Could you find each line of the data below that contains the word "Partners" and copy those lines?

(Collected data)

Content starts

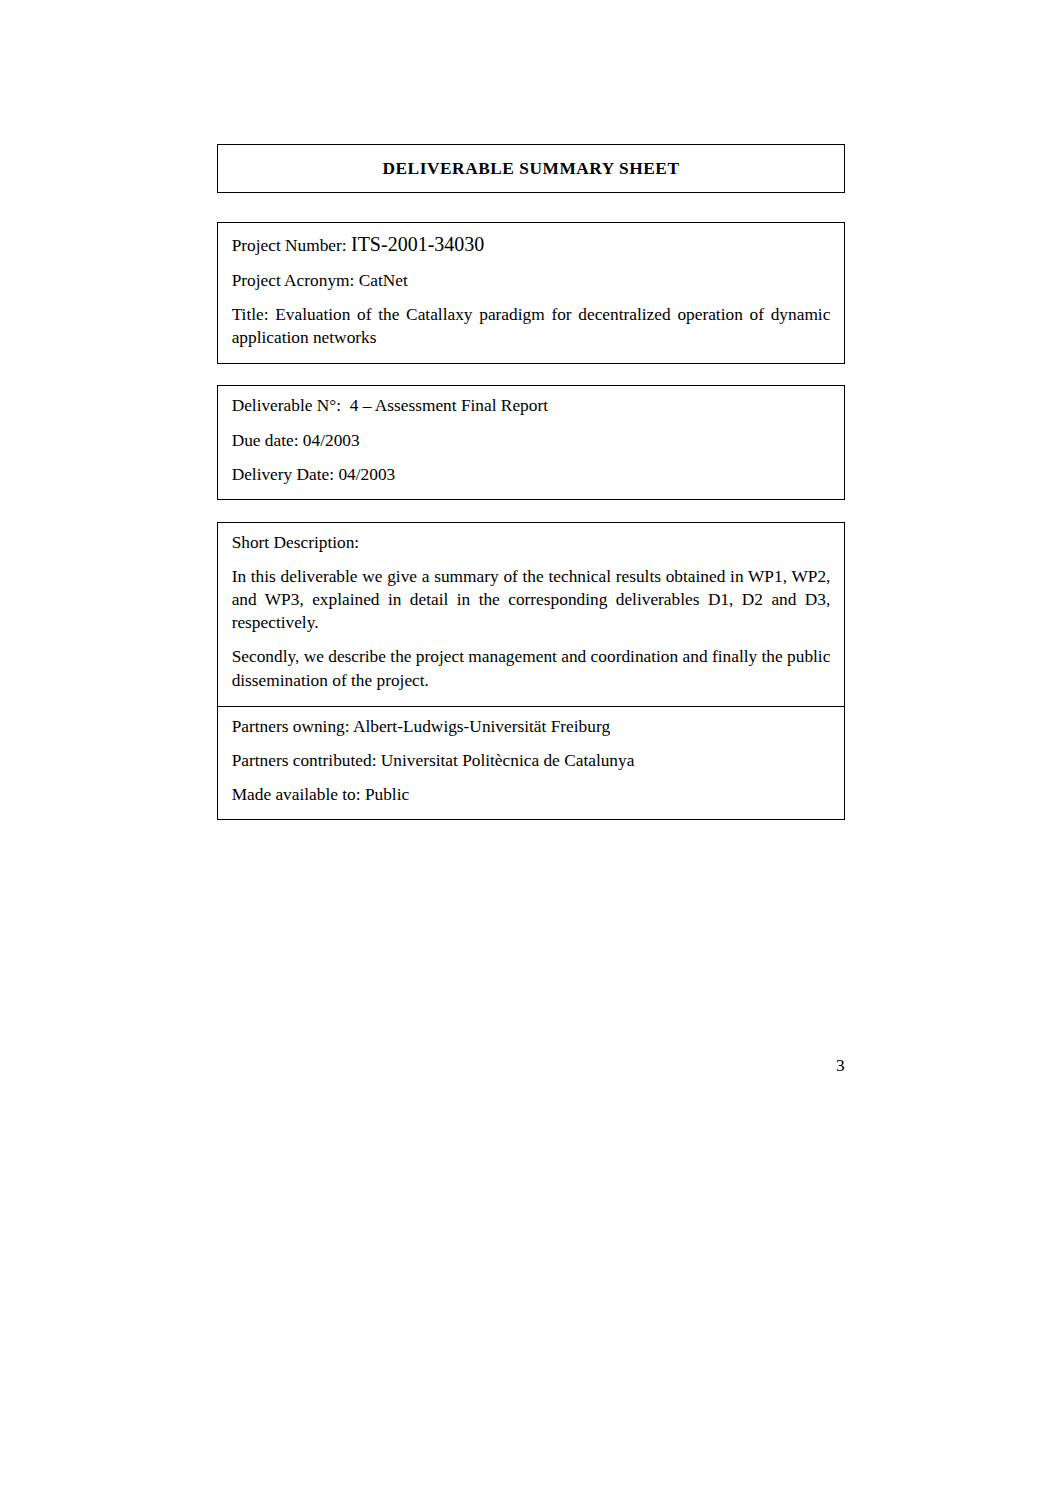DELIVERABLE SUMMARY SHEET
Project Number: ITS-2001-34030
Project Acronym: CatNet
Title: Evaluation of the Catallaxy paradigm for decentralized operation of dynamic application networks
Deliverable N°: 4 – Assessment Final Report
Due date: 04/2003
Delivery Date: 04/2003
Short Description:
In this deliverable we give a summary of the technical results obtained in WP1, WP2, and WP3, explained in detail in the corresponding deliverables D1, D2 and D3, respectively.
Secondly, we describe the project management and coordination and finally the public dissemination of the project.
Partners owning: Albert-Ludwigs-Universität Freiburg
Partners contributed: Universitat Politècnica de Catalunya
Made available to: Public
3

Content ends

# [SOLUTION TO THIS EXERCISE]
Partners owning: Albert-Ludwigs-Universität Freiburg
Partners contributed: Universitat Politècnica de Catalunya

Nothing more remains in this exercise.